[Required action]
Could you reproduce the lines below from the one with "13: (247, 693, 1.72)" through the one with "32: (237, 811, 1.88)"? Keep both ends and add nothing.

=-=-=

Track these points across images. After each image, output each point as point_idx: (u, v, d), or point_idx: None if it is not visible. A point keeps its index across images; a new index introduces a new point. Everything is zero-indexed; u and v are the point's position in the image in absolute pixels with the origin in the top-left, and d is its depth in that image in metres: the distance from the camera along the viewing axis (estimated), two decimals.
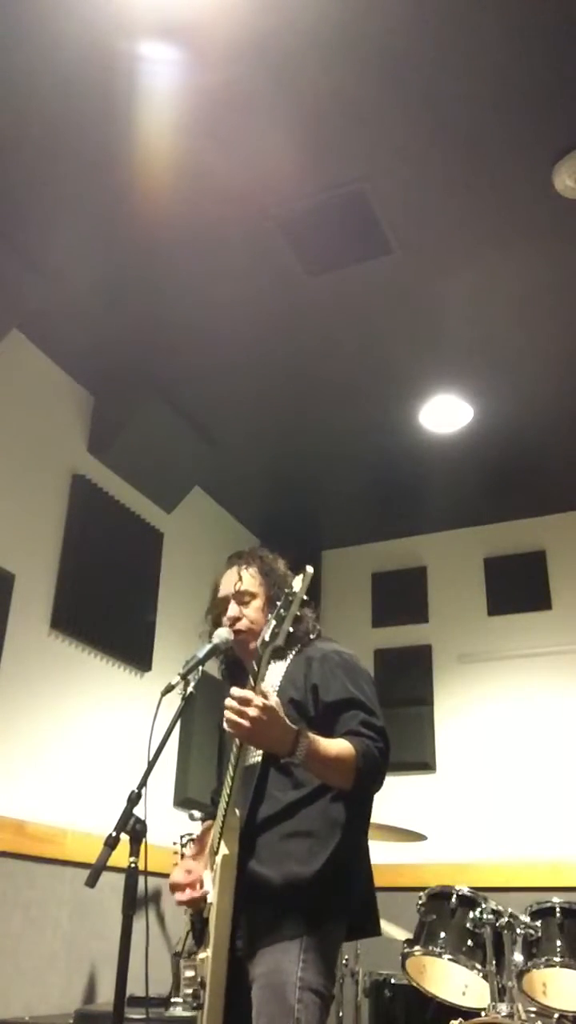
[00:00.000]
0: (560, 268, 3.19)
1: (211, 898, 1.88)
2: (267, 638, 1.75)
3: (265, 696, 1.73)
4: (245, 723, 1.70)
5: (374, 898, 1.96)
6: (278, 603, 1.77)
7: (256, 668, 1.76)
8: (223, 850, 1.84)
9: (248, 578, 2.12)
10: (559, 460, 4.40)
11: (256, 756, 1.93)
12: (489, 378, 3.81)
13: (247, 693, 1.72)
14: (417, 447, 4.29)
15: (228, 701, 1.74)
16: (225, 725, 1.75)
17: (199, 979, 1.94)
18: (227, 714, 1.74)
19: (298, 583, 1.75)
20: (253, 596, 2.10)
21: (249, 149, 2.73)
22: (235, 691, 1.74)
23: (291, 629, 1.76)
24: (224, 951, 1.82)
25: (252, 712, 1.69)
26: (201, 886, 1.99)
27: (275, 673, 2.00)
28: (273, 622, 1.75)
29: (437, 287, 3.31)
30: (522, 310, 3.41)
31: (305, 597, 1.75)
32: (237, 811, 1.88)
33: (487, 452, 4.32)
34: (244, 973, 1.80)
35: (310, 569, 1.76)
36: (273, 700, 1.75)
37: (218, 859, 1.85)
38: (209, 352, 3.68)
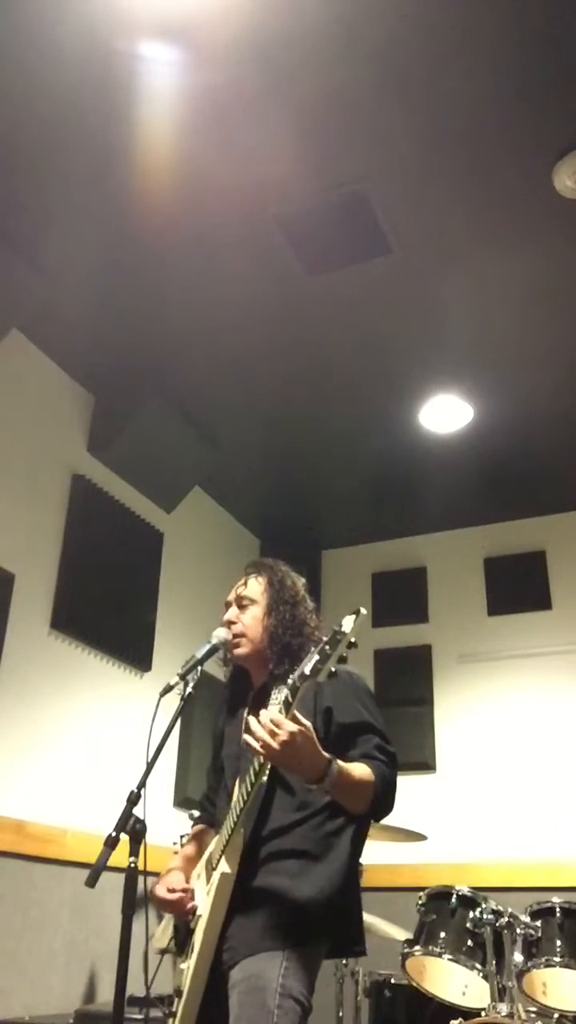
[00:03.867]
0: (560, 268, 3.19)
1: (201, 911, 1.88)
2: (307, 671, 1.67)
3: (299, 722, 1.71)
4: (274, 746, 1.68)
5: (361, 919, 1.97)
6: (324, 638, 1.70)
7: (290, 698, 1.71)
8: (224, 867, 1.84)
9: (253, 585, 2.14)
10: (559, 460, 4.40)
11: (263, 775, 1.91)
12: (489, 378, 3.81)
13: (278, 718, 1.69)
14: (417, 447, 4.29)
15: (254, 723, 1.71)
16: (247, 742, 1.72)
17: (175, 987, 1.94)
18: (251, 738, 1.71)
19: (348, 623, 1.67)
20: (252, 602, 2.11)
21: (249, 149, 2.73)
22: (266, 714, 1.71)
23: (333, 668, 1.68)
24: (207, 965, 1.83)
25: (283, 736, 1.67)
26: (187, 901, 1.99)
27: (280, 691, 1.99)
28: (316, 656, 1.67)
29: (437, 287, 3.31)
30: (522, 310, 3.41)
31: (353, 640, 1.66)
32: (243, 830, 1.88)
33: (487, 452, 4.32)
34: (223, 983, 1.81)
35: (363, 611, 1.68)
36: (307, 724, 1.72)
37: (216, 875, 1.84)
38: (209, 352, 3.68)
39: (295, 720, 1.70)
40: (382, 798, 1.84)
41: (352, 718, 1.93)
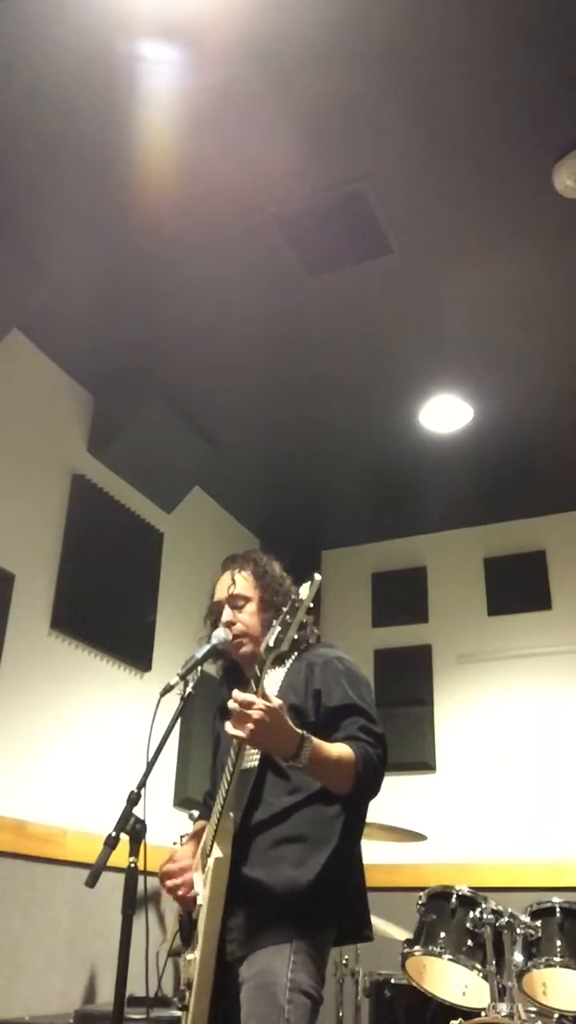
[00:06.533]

=-=-=

[Answer space]
13: (247, 693, 1.72)
14: (417, 447, 4.29)
15: (228, 701, 1.74)
16: (225, 725, 1.75)
17: (199, 979, 1.94)
18: (227, 714, 1.74)
19: (298, 583, 1.75)
20: (253, 596, 2.10)
21: (249, 149, 2.73)
22: (235, 691, 1.74)
23: (291, 629, 1.76)
24: (224, 951, 1.82)
25: (252, 712, 1.69)
26: (201, 886, 1.99)
27: (275, 673, 2.00)
28: (273, 622, 1.75)
29: (437, 287, 3.31)
30: (522, 310, 3.41)
31: (305, 597, 1.75)
32: (237, 811, 1.88)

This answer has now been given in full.